A research team affiliated with the Nano Optics Group within the Department of Physics at UNIST has announced the successful implementation of a plasmonic structure capable of precisely adjusting nanometer-sized gaps in response to temperature changes. This technology enables real-time adjustment of nanogaps to match the size of molecules, allowing for detection capabilities that significantly surpass conventional sensors.
The research findings have been published online in Advanced Optical Materials.
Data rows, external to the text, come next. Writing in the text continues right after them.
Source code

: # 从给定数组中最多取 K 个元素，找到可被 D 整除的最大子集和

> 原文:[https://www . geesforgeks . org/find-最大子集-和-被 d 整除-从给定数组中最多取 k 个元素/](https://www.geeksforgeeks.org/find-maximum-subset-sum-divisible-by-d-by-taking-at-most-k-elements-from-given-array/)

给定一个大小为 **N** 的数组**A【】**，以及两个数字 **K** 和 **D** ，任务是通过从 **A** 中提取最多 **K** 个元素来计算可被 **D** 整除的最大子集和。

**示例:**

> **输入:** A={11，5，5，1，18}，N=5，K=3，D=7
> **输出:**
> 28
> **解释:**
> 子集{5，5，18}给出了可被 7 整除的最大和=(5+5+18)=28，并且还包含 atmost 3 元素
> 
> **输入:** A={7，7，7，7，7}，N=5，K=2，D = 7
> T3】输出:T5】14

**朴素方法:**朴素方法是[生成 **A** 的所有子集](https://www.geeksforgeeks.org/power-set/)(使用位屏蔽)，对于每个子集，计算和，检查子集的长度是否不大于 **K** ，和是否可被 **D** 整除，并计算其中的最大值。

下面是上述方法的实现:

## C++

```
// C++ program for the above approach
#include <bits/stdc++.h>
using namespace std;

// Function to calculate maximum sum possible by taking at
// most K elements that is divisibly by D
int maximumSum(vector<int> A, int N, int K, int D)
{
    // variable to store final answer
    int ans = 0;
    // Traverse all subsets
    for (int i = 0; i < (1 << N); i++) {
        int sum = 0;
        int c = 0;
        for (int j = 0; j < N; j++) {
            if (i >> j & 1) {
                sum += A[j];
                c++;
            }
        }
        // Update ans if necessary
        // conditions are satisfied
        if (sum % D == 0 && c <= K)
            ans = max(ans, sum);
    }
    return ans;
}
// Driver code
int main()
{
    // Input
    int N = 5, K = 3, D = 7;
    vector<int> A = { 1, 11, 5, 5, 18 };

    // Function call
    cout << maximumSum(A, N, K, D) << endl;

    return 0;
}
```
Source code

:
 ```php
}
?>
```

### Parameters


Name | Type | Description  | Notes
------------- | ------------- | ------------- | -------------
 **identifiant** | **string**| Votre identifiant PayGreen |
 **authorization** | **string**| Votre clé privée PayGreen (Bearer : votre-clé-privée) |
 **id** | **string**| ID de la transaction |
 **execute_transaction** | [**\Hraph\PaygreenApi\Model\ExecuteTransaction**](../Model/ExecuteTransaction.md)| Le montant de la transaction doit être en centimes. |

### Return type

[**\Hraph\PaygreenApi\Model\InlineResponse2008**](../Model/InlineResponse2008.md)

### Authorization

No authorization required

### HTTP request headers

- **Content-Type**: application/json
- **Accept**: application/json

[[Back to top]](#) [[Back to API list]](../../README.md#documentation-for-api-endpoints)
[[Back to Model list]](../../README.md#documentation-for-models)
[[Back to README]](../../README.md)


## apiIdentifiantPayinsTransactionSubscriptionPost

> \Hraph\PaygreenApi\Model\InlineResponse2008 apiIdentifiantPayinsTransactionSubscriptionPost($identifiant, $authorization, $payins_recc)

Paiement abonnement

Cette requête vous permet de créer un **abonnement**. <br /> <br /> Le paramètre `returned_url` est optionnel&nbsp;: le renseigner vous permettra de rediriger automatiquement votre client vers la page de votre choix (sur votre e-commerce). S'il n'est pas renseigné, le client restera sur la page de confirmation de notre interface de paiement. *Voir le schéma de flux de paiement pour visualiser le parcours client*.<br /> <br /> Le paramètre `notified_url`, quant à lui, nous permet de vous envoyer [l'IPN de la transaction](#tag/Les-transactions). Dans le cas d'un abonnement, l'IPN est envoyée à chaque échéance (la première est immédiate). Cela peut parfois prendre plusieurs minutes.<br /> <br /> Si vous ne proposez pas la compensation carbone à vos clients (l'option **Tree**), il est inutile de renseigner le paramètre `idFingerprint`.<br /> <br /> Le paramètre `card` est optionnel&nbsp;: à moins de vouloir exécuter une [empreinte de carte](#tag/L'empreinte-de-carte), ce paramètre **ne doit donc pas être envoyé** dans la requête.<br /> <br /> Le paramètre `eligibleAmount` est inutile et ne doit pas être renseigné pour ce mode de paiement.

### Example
The flexible nanogap structures developed in this research serve as a key component in Surface-Enhanced Raman Spectroscopy (SERS). SERS is an analytical technique that utilizes a strong near-field created by localized surface plasmon resonance induced by incident light on metallic nanostructures based on gold thin films, amplifying Raman signals of molecules millions of times.
By employing flexible substrates, researchers have achieved the dynamic modulation of nanogaps, thus opening up the possibility of effectively analyzing various sizes of molecules that were previously challenging to assess.
The research team successfully developed a method for adjusting nanogaps through temperature control, achieving a remarkable enhancement factor of approximately 10⁷ in SERS signals and reaching a detection limit as low as 10⁻¹² M, suitable for single-molecule detection.
Dr. Mahsa Haddadi Moghaddam, who led the research, stated, “The ability to precisely control nanogaps using temperature changes allows us to achieve much higher sensitivity than conventional SERS sensors. This technology has significant potential, particularly for accurate analyses at the single-molecule level and in various environmental and medical diagnostic applications.”